Dans un geste particulièrement blessant, la dictature l’a accusé du pire crime qu’un artiste puisse commettre : le plagiat. C’est ainsi qu’il s’en souvenait dans ses souvenirs, Les courbes du temps: “L’indignité atteint des limites inimaginables lorsque le colonel Manso Neto crée un croquis avec lequel il entend démontrer qu’il a copié Le Corbusier.” Cela le mettait en colère que la rumeur atteigne les cercles du pouvoir, dans lesquels il évoluait si bien. Il a travaillé avec le Français au sein de l’équipe internationale qui a conçu le siège de l’ONU à New York.

Un manifestant est expulsé par les forces de sécurité du camp situé devant le quartier général, le 9 janvier 2023.
Un manifestant est expulsé par les forces de sécurité du camp situé devant le quartier général, le 9 janvier 2023.AMANDA PEROBELLI (Reuters)

Après la bagarre à l’aéroport, un officier supérieur a proclamé : « La maison d’un architecte communiste se trouve à Moscou. » Niemeyer comprit qu’il était temps de partir, mais pas en URSS, mais à Paris.

Entre-temps, la police avait perquisitionné son atelier et le magazine d’architecture. Module, qu’il a dirigé. Il a démissionné, avec plus de 200 professeurs, de l’Université de Brasilia pour protester contre le régime militaire. Même s’il a perdu des missions dans son pays natal, l’exil lui a ouvert des opportunités. Il en a profité.

L’architecte brésilien a conçu le siège emblématique du Parti communiste français, la maison d’édition Mondadori à Milan (inspirée de la chancellerie Itamaraty de Brasilia), les universités d’Alger… Sa projection internationale explose. Avec lui, l’architecture brésilienne entre dans l’élite mondiale.

Niemeyer a nommé un autre architecte pour diriger la gestion quotidienne des travaux de la caserne de Brasilia, comme pour d’autres projets. Il a choisi son ancien gendre Carlos Magalhães, que Campos a interviewé pour sa thèse. « Il a effectivement été détenu pendant la dictature. Il m’a dit qu’ils l’avaient libéré par l’intermédiaire de l’archevêque, qu’il connaissait grâce au projet de la cathédrale.

Magalhães lui a raconté une anecdote qui peut illustrer le caractère brésilien. Dans les années 80, l’armée a décerné à Magalhães la médaille de Pacificateur pour les services rendus lors de la construction de son quartier général monumental. En solidarité avec ses collègues victimes de représailles, l’architecte a refusé de la recevoir lors d’une cérémonie publique. Les militaires le lui ont envoyé discrètement dans une petite boîte. Ils l’ont remis dans un couloir de la caserne, sans faire de bruit.

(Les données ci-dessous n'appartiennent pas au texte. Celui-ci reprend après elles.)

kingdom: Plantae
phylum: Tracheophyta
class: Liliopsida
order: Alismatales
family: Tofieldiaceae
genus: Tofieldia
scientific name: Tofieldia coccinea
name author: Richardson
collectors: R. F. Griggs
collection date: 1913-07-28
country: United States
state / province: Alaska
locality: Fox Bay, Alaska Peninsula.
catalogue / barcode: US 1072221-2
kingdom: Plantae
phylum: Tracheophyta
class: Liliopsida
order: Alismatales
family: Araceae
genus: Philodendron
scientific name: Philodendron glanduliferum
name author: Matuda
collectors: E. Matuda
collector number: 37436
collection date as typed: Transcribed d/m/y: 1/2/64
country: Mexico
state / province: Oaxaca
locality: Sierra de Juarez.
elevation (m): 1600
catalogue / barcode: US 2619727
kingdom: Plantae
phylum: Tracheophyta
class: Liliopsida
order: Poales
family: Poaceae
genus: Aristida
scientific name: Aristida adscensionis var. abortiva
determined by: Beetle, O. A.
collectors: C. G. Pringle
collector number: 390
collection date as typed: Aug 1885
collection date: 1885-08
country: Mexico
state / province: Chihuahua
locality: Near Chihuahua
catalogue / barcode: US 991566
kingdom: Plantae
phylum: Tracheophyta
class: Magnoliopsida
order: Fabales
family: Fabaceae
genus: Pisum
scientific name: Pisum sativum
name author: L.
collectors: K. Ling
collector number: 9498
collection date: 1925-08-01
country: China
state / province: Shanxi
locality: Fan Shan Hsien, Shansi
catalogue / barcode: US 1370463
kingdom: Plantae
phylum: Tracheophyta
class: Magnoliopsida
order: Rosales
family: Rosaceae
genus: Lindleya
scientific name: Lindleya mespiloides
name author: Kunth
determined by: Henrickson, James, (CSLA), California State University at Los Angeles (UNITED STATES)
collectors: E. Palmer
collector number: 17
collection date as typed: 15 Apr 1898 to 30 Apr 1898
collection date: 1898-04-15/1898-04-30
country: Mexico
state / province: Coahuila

Les visites de Niemeyer au Brésil, sous la dictature, sont devenues plus fréquentes à mesure que la démocratie progressait. Il continue de créer sans relâche dans son atelier, sur la plage de Copacabana. Quiconque voyage dans les zones urbaines du Brésil rencontre à gauche et à droite des formes aussi suggestives et facilement reconnaissables. Il crée le Sambadrome de Rio de Janeiro, un stade de rodéo pour les cowboys Brésiliens, un musée en forme de soucoupe volante qui surplombe la baie de Guanabara et bien plus encore… A 99 ans, il se marie pour la deuxième fois. Il avait 103 ans lorsqu’il céda le centre culturel Niemeyer à Avilés (Espagne). L’athée qui a créé des églises, le communiste qui a construit le quartier général de l’armée sont morts à 104 ans.